Your smart TV, fridge could be hacked a lot more easily than you may think

Posted by SGCS Admin, 12-10-2017

Akash came home from work to find his home had been ransacked. There was no sign of a break-in or any other struggle. It looked as if the thieves had just walked in through the front door. On closer investigation, Akash learnt that he wasn't robbed by run-of-the-mill crooks. 

 

These were intelligent hackers, who got access to his Smart TV and used that to access his home security system and completely disable it. 

 

Even though Akash knew about the risks smart gadgets pose, he never thought he would be a victim, or that his TV could be used for such a crime. 

 

Every day there is a new connected home gadget claiming to make your life easier and better. From our phones being able to play our favorite tunes on demand, to the lights and air-conditioners automatically turning on when we enter a room, gadgets are getting smarter and smarter. These days you even get smart toasters which are connected to phones. 

 

This whole universe of objects linked to internet and controlled by smartphones or computers is called Internet of Things (IoT).

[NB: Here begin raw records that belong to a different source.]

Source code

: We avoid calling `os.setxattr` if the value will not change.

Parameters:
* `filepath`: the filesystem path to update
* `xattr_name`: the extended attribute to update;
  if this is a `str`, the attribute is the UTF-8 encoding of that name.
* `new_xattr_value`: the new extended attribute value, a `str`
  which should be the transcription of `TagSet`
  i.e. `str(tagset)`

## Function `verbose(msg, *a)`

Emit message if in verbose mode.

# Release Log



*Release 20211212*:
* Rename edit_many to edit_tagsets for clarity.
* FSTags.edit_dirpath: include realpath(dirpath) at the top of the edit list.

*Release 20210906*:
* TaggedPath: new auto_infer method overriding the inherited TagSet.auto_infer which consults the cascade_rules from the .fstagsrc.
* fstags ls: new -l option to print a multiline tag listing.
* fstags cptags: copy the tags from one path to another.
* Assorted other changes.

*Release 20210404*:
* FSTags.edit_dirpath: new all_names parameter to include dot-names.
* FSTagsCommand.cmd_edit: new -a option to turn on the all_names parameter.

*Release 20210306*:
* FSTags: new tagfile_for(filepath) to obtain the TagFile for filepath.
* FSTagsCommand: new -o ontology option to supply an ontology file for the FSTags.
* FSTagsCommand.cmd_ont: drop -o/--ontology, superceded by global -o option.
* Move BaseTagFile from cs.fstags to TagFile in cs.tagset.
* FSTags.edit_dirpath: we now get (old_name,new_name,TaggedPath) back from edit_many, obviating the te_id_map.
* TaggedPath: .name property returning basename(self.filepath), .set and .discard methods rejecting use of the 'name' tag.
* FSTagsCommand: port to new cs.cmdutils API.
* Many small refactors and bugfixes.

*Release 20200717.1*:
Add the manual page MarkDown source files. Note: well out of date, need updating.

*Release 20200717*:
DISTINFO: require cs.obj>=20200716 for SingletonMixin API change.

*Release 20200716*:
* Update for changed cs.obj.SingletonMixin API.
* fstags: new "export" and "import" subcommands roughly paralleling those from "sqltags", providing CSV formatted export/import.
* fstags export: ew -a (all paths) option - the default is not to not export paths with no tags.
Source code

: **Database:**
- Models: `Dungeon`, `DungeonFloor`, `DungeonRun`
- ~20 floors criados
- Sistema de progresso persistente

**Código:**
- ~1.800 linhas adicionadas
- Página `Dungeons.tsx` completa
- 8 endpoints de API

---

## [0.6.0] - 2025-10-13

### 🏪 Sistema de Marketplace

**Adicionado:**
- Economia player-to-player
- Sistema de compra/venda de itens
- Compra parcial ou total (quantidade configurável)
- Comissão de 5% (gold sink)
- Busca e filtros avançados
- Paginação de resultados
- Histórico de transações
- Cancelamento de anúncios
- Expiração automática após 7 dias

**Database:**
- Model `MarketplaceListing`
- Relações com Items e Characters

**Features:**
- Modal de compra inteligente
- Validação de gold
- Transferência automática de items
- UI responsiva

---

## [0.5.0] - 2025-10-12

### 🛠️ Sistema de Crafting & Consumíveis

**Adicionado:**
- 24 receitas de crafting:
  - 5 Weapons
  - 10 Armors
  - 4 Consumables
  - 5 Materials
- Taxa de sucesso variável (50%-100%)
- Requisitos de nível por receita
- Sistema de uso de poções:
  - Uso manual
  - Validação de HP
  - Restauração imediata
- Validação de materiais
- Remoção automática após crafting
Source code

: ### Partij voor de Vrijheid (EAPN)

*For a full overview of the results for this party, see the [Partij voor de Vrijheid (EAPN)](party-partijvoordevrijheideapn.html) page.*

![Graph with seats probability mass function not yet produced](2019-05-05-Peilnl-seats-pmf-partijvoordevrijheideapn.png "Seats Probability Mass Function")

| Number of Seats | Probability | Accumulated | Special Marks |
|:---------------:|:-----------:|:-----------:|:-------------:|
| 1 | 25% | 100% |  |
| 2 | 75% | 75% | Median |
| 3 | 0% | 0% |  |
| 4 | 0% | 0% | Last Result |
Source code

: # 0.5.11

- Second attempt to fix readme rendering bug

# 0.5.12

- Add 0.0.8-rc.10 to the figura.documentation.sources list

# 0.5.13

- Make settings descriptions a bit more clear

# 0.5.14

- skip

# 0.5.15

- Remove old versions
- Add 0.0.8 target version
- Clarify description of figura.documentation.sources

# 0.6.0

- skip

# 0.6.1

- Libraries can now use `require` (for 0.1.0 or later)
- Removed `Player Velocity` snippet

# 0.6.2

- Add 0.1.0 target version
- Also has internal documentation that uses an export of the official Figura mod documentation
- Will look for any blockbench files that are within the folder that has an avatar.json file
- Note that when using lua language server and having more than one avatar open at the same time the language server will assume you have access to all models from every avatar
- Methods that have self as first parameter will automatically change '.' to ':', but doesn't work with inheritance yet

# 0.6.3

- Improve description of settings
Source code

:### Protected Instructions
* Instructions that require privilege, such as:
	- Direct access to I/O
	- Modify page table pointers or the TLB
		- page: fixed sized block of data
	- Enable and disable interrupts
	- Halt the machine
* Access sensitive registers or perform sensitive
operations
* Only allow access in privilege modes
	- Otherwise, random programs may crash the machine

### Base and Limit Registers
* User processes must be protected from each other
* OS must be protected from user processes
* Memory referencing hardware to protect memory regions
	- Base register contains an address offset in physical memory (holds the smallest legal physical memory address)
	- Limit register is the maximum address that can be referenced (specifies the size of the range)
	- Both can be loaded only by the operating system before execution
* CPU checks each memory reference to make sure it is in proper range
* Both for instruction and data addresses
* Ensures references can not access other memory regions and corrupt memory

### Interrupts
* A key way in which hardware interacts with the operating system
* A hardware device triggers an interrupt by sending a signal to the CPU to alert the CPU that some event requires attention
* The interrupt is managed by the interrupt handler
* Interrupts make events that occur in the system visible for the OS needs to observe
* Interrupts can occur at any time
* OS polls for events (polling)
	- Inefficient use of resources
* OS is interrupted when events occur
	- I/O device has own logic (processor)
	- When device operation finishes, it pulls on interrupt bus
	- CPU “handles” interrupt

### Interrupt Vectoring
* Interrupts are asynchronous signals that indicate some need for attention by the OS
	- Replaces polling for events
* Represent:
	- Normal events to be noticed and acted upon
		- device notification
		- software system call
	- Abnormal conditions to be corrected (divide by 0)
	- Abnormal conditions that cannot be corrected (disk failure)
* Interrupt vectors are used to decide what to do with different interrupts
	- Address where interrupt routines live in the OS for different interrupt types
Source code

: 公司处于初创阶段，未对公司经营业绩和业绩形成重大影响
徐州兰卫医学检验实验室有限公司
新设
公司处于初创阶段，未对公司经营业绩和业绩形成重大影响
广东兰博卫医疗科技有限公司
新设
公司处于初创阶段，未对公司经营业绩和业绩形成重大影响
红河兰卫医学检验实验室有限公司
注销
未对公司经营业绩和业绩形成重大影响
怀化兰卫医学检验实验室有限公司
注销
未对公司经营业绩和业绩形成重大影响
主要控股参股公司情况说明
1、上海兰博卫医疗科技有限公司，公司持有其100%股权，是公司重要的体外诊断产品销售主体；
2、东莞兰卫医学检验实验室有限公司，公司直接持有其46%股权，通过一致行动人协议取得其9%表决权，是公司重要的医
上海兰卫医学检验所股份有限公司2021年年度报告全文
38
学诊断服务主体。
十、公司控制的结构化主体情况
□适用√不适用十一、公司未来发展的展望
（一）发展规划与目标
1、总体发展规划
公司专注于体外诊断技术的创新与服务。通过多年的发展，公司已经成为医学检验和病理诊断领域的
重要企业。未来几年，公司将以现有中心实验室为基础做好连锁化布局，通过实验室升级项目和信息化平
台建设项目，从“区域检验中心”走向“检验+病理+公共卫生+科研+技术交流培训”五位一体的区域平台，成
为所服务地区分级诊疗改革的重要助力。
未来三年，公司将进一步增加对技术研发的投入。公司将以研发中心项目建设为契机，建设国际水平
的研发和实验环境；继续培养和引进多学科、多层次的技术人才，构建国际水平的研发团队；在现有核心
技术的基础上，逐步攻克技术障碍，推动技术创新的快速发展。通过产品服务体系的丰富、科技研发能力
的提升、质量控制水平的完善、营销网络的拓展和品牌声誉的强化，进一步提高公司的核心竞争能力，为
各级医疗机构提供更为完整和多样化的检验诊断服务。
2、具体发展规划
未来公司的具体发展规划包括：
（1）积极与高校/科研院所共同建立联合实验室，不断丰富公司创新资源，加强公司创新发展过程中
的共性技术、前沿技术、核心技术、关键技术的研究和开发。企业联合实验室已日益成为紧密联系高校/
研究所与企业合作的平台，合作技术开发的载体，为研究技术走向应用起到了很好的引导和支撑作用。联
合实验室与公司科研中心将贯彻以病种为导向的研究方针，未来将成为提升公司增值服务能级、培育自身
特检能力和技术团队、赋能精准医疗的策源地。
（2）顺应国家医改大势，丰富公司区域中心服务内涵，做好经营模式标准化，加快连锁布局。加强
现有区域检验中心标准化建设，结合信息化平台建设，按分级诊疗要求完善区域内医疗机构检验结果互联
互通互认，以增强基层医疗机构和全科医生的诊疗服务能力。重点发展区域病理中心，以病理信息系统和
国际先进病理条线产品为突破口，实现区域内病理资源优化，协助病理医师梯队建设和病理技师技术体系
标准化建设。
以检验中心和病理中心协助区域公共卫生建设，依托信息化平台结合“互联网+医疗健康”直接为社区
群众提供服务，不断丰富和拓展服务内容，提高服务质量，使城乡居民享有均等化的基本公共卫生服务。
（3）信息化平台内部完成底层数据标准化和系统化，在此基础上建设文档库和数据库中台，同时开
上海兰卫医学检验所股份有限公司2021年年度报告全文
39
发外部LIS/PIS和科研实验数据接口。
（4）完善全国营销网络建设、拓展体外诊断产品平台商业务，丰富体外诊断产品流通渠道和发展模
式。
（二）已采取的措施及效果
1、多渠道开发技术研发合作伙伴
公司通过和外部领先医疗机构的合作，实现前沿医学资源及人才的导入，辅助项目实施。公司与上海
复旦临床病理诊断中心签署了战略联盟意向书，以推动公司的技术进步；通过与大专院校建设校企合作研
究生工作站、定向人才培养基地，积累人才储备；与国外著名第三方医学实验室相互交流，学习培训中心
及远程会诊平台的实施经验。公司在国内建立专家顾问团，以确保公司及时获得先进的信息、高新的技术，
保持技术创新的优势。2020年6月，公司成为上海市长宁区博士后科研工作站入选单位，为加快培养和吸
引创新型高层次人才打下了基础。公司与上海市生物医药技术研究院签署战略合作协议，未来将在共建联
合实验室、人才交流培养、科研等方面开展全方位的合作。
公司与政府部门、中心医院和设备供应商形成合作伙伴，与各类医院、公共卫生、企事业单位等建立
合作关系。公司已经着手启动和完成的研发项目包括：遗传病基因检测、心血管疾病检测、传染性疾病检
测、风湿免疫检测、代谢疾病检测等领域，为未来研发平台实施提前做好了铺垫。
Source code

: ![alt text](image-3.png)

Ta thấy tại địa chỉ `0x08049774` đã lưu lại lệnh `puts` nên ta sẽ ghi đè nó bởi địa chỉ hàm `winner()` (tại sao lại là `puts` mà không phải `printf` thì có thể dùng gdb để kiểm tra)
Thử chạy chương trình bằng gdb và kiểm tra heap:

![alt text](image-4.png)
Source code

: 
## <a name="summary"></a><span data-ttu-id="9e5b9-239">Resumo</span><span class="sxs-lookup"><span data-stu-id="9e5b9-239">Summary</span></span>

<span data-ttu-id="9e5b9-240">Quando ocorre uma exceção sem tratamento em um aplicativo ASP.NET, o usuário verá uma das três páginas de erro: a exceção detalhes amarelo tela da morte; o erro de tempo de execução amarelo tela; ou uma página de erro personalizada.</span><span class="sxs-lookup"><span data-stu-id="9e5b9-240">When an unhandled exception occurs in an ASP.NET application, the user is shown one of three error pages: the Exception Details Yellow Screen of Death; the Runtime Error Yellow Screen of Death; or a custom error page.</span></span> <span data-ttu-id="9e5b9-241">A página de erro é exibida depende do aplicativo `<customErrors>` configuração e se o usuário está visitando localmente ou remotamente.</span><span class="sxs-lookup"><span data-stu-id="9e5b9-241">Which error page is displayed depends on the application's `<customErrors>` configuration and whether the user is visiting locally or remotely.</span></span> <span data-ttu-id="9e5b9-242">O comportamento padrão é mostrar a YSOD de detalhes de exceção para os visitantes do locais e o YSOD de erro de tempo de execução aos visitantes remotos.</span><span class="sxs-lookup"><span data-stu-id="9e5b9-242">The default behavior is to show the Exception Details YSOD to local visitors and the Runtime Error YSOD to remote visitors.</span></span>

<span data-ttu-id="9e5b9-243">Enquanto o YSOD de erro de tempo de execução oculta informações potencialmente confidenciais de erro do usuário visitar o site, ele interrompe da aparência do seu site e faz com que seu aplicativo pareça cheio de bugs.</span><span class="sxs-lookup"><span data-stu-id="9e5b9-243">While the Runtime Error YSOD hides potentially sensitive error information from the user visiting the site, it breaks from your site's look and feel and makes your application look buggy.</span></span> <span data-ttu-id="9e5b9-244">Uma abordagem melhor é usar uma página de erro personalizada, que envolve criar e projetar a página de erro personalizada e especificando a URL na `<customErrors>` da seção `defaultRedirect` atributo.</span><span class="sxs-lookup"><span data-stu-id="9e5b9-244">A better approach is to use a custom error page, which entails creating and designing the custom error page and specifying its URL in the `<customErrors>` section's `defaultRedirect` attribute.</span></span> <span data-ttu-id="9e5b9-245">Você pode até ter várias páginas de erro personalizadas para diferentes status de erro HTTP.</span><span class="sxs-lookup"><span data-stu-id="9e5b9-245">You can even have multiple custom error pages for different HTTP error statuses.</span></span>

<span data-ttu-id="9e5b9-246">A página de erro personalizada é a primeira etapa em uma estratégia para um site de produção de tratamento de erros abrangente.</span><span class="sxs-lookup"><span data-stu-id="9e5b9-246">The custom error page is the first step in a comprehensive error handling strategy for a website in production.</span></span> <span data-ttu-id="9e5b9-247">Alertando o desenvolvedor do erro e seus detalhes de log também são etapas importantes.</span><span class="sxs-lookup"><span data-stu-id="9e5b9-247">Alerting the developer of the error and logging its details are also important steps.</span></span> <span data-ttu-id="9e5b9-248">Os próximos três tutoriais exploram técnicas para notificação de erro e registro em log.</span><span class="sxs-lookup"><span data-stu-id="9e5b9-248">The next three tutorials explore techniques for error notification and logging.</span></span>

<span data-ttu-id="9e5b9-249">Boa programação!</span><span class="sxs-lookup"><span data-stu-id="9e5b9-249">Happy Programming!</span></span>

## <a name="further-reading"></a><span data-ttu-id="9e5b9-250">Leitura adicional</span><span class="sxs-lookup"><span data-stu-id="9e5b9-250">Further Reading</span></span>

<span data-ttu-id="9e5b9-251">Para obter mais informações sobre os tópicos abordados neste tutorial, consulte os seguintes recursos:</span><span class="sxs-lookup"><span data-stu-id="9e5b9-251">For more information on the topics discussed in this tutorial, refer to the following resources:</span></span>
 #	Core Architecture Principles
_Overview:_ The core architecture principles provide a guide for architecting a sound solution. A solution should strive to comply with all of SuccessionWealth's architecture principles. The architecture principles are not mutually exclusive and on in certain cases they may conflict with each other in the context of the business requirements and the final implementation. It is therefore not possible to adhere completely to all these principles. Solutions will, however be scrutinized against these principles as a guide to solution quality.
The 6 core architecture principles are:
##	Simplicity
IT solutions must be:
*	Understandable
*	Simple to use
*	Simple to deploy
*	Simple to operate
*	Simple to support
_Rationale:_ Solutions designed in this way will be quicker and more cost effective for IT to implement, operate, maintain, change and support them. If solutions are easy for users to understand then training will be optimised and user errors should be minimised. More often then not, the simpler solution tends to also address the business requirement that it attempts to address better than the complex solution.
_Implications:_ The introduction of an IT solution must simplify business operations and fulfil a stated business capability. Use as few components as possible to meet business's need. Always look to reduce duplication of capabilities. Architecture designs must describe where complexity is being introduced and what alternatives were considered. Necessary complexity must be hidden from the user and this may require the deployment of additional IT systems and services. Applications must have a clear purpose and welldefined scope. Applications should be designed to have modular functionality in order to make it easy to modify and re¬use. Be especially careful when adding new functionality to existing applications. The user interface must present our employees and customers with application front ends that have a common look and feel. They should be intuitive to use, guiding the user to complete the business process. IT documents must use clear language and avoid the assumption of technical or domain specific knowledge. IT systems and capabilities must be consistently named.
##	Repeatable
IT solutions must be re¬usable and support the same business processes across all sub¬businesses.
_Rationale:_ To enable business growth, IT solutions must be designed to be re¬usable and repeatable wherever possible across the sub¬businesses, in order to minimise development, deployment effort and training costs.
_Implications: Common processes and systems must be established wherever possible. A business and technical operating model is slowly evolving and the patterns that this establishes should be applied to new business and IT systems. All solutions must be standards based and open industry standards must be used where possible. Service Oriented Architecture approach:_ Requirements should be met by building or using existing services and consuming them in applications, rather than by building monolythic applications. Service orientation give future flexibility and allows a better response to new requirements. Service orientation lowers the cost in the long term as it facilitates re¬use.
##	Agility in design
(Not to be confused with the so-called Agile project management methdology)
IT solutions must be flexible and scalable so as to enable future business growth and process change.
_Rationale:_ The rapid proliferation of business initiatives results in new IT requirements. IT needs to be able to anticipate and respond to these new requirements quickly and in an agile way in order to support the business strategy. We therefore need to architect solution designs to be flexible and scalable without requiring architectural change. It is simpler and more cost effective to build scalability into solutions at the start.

It is interconnection via the Internet of computing devices embedded in everyday objects, enabling them to send and receive data. IoT is something that is impossible to avoid, since it impacts not only the way we live, but also the way we work. 

 

As smart as it gets 

Imagine coming back home and finding your favorite food left at the door. No, you hadn't been to the grocery store in weeks, and hadn't called or ordered any of it through apps. Companies have now come up with smart refrigerators to learn our food preferences, take stock of supplies, and even order the food that is low on stock! 

 

These days there is an app or device available for most actions and tasks you can think of. Too busy doing house work to catch up on the day's news? That won't be a problem these days, with Amazon's Alexa and Apple's Siri ready to read out whatever you need. They even help you read and respond to texts without you having to pick up your phone. Simple things like switching on lights and fans when you enter a room can now be automated to when you enter and leave the room. 

 

However, like everything, this gadget dependency also comes with a host of dangers. Your refrigerator will know what food and how much of it you like because it stores your information. Your phone knows what to play because it records your usage. The lights know when to switch on because they can track your movements. So much of your private information on internet can fall in wrong hands. 

 

The dangers of IoT 

As the reach of IoT continues to grow, more and more devices, both household and workplace, now feature embedded internet connectivity. Even devices like toothbrushes and children's toys have become a lot smarter and boast of internet-related services. This may be to give users a better experience, or simply a way for manufacturers to gather information. 

 

In many cases, users are unaware of the full extent of internet capabilities of their devices, and sometimes may not even know their device is or can be connected to the internet to begin with! 

 

With the competition for smart devices on the rise, many manufacturers, in a rush to get their products on the market, may not even provide adequate built-in security from cyber threats. This then becomes a point of easy access for hackers to either expose personal data, or even launch an attack on a much larger scale. 

 

Even though government and other industrial bodies are trying to establish ground rules for manufacturers to abide by, there is a far bigger hurdle in ensuring cyber safety. This hurdle, believe it or not, are users themselves. 

 

The frequency at which users are willing to give up personal data for minimal benefit is alarming. Even in instances where there is no benefit per se, just some amusement, users have been seen to willingly divulge information. We have all been guilty of giving our personal details for internet games and memes, right? 

 

With the recent addition of drones, hackers have found an easier access into your homes. Using Wi-Fi transmitters attached to drones, hackers can take over your device to access any personal information. 

 

Another threat that a poorly configured device could have is to turn into a botnet. Botnets are networks of remotely controlled devices, affected by malware, which can be manipulated by hackers. Botnets can consist of hundreds and thousands of computers. 

 

Botnets can also help hackers take over your home network devices and use them to perform illegal activities. Cyber criminals who have gained access to your smart devices could spy on you and later use it for blackmail. 

 

How you can stay safe 

Even if companies and manufacturers provide adequate security measures, it will not be useful if users just start accepting the terms and conditions that pop up without knowing details. So, the first step to preventing any cyber threat at home is to be educated and fully aware of the threats we could be exposed to. 

 

Manufacturers should also hire experts to make sure that the threats and loopholes that are already known, from past experiences, are fixed and not repeated in new products. Certain Smart TVs come with the instruction not to hold any private conversation near the set. 

 

Users should be certain that the devices they purchase are safe from cyber threats. Consumers should be so attuned with the security requirements of their digital products that they immediately know when to move away from faulty or less compatible products. With smart gadgets becoming so popular in our lives and homes, cyber threats should not be treated differently from physical threats. I mean, we would never buy a kitchen appliance, knowing it has a high chance of posing a fire hazard, right?